EXERCISE REQUIREMENTS: Could you filter the records below and return each line that holds "pixels"?

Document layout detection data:
Start of Block
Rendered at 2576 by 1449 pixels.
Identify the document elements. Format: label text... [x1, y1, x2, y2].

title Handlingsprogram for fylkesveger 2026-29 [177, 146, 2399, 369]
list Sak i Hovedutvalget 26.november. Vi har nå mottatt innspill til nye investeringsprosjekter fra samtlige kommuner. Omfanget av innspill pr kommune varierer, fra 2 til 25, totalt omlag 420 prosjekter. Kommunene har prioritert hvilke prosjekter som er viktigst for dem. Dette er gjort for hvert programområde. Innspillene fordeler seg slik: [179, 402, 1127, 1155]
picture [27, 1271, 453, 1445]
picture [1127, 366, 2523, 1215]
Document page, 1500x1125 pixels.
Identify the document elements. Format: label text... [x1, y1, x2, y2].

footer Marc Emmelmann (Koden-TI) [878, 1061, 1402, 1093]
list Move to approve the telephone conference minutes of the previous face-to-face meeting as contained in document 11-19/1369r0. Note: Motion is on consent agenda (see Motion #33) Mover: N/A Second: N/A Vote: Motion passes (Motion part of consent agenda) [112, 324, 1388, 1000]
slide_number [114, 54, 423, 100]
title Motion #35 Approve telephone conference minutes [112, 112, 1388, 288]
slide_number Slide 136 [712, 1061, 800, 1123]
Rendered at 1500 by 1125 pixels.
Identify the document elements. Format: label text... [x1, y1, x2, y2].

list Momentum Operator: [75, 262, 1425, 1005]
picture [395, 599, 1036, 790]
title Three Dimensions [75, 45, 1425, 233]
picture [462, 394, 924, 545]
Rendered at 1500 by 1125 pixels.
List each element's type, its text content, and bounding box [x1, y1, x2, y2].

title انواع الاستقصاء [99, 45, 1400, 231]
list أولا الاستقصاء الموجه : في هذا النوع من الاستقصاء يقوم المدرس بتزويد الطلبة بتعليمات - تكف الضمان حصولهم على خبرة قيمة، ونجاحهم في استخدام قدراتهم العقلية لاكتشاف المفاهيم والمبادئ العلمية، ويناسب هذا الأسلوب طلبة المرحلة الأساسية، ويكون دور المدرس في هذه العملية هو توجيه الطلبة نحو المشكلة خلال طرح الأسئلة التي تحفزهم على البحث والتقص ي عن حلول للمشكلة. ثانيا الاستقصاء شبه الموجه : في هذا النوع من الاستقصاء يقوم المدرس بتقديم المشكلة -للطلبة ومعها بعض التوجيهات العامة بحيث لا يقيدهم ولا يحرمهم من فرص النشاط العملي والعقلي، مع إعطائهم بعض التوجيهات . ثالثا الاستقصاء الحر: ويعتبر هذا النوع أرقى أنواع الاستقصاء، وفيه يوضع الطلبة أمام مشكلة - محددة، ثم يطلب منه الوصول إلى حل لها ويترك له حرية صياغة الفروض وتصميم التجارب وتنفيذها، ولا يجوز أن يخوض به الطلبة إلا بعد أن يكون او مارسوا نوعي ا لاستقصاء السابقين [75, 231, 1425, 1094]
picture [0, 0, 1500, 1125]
End of Block
YOUR RESPONSE:
Rendered at 2576 by 1449 pixels.
Document page, 1500x1125 pixels.
Rendered at 1500 by 1125 pixels.
Rendered at 1500 by 1125 pixels.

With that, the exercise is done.